▶ **Data shown**:
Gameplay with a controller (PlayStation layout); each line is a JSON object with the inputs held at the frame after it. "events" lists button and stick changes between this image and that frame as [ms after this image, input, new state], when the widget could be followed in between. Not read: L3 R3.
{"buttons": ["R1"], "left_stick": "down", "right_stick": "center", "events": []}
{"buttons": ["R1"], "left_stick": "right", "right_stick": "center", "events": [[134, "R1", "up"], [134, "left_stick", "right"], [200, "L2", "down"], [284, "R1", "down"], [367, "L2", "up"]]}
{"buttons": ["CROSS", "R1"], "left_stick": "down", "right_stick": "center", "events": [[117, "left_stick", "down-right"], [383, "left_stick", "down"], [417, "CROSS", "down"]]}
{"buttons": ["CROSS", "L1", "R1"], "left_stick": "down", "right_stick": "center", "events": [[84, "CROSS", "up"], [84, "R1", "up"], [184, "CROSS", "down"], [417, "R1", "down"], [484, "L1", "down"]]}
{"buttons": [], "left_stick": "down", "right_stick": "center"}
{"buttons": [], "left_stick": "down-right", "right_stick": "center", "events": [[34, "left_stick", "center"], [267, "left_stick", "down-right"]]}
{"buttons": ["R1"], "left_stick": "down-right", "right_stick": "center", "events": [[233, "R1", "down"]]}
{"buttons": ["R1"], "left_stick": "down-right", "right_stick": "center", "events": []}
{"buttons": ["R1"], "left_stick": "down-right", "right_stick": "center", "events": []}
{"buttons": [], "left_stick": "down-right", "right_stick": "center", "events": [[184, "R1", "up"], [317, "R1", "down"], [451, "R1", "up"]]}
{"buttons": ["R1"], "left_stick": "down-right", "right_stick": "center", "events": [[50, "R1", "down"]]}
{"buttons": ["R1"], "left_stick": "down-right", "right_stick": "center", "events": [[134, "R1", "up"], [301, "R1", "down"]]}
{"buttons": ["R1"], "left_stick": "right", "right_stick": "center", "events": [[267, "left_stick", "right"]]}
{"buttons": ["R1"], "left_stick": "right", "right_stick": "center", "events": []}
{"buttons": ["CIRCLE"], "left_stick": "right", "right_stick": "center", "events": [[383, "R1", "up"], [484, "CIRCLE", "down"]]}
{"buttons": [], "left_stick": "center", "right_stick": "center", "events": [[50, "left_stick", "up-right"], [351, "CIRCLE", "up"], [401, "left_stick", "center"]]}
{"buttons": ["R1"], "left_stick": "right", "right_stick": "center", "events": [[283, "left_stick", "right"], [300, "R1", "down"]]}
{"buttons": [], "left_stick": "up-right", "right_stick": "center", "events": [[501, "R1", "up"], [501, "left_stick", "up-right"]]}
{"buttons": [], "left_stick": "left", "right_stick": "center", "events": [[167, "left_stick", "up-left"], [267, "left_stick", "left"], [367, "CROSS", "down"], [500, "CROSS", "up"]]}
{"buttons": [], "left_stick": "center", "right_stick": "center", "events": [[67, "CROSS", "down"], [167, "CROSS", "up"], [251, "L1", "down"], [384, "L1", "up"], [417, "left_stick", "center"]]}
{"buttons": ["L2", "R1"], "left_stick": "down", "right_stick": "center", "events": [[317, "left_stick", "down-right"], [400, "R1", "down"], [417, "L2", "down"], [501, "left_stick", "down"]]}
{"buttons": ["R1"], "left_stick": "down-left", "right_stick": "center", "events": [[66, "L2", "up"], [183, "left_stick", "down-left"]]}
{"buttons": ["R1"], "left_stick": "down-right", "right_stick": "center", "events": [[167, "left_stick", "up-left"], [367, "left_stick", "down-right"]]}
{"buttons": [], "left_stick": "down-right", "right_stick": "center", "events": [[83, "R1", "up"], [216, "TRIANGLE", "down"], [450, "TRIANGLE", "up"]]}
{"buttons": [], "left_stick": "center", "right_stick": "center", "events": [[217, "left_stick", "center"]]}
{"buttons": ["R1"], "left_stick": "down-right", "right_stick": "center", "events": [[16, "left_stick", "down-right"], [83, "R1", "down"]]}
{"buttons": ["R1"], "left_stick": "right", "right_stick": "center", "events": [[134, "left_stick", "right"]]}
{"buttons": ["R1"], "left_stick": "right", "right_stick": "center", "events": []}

▶ **What you have to do**: What lines of the material above include "CROSS"? Copy each one.

▶ **Reply to the task**:
{"buttons": ["CROSS", "R1"], "left_stick": "down", "right_stick": "center", "events": [[117, "left_stick", "down-right"], [383, "left_stick", "down"], [417, "CROSS", "down"]]}
{"buttons": ["CROSS", "L1", "R1"], "left_stick": "down", "right_stick": "center", "events": [[84, "CROSS", "up"], [84, "R1", "up"], [184, "CROSS", "down"], [417, "R1", "down"], [484, "L1", "down"]]}
{"buttons": [], "left_stick": "left", "right_stick": "center", "events": [[167, "left_stick", "up-left"], [267, "left_stick", "left"], [367, "CROSS", "down"], [500, "CROSS", "up"]]}
{"buttons": [], "left_stick": "center", "right_stick": "center", "events": [[67, "CROSS", "down"], [167, "CROSS", "up"], [251, "L1", "down"], [384, "L1", "up"], [417, "left_stick", "center"]]}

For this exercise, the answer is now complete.